Masterarbeit / Bachelorarbeit
A LLM-based approach for mining reproducibility information from scholarly
publications
Research Area
Intelligent Information Management
Advisers
Description
Reproducibility of results is a cornerstone of scientific
research, ensuring that findings can be independently verified and built upon. Scholarly
publications contain critical information necessary for reproducing results, including
data presented in text, tables, and images. However, manually extracting this
reproducibility metadata is a challenging and time-consuming task. Leveraging Large
Language Models (LLMs) to automate the extraction of tabular information offers a powerful
solution to enhance efficiency and accuracy in this crucial process.
This thesis aims to develop a LLLM-based approach, designed to automatically mine
reproducibility metadata from text in scholarly publications. The solution must ensure
robust and accurate extraction of reproducibility information. The thesis will
specifically aim to extract information on deep learning methods from publications to
understand the reproducibility factor of these methods, since Deep learning methods are
widely used across various domains, from natural language processing to computer vision.
The key features of the solution will include Sophisticated Table Recognition, where LLMs
are utilized to accurately extract data from text, capturing detailed information
necessary for reproducibility. This will be further used to expand the metadata collected
from the text. The solution provides a user-friendly interface that allows users to easily
input academic papers (PDFs or text files), review extracted reproducibility metadata, and
make necessary adjustments or annotations. The solution should be designed to be easily
extendable to accommodate other elements like images, tables, etc. and integrate with
additional LLM models and data extraction techniques.
The objective
of this thesis is to analyze the current state of the extraction methods from scholarly
publications, identify existing challenges, and develop a comprehensive LLM-based solution
to extract reproducibility metadata from publication text.
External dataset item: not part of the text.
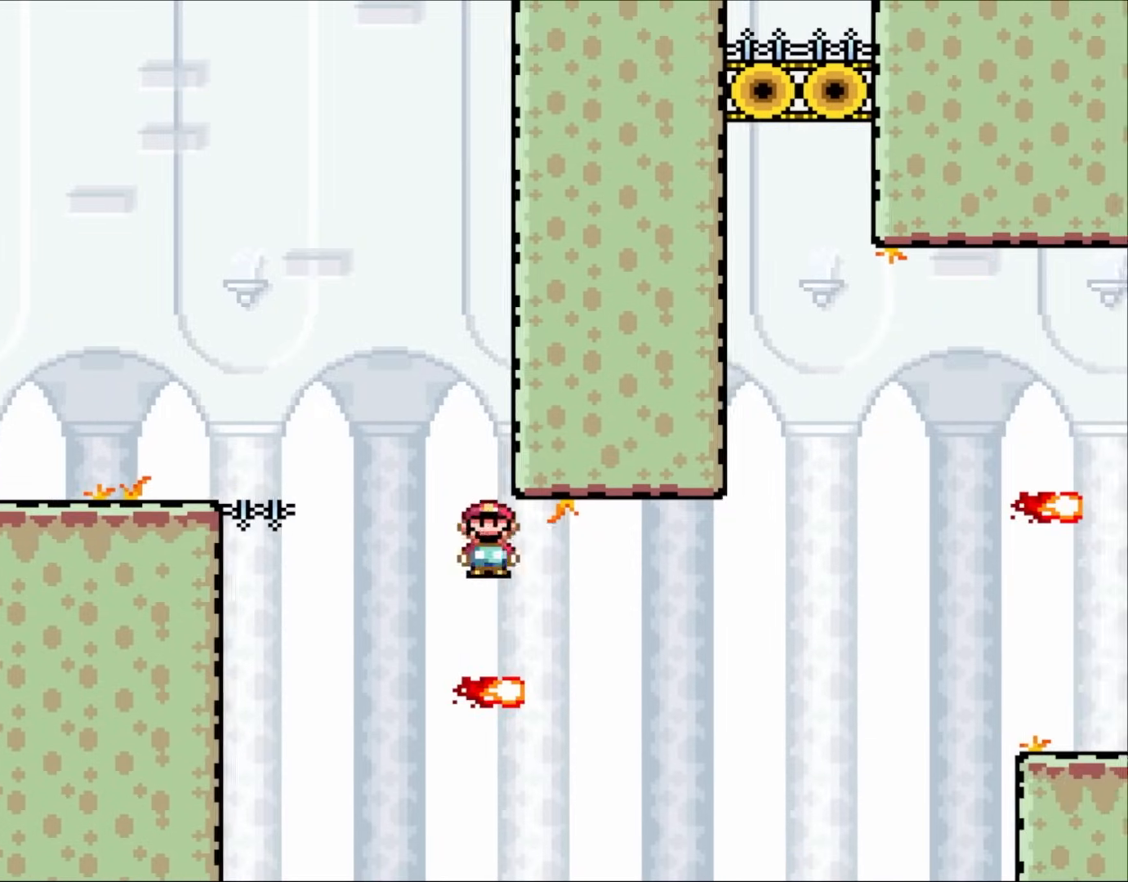
{"buttons": ["X"], "events": [[233, "DPAD_LEFT", "down"], [233, "DPAD_RIGHT", "up"], [317, "DPAD_LEFT", "up"], [317, "DPAD_RIGHT", "down"], [400, "DPAD_RIGHT", "up"]]}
This includes designing and
implementing the software tool, followed by an experimental evaluation through a pilot
study to demonstrate its effectiveness and usability. By advancing text extraction for
reproducibility metadata through this LLM-based system, this thesis aims to significantly
improve the efficiency and accuracy of data extraction processes, thereby enhancing the
ability of researchers to verify and build upon published scientific results.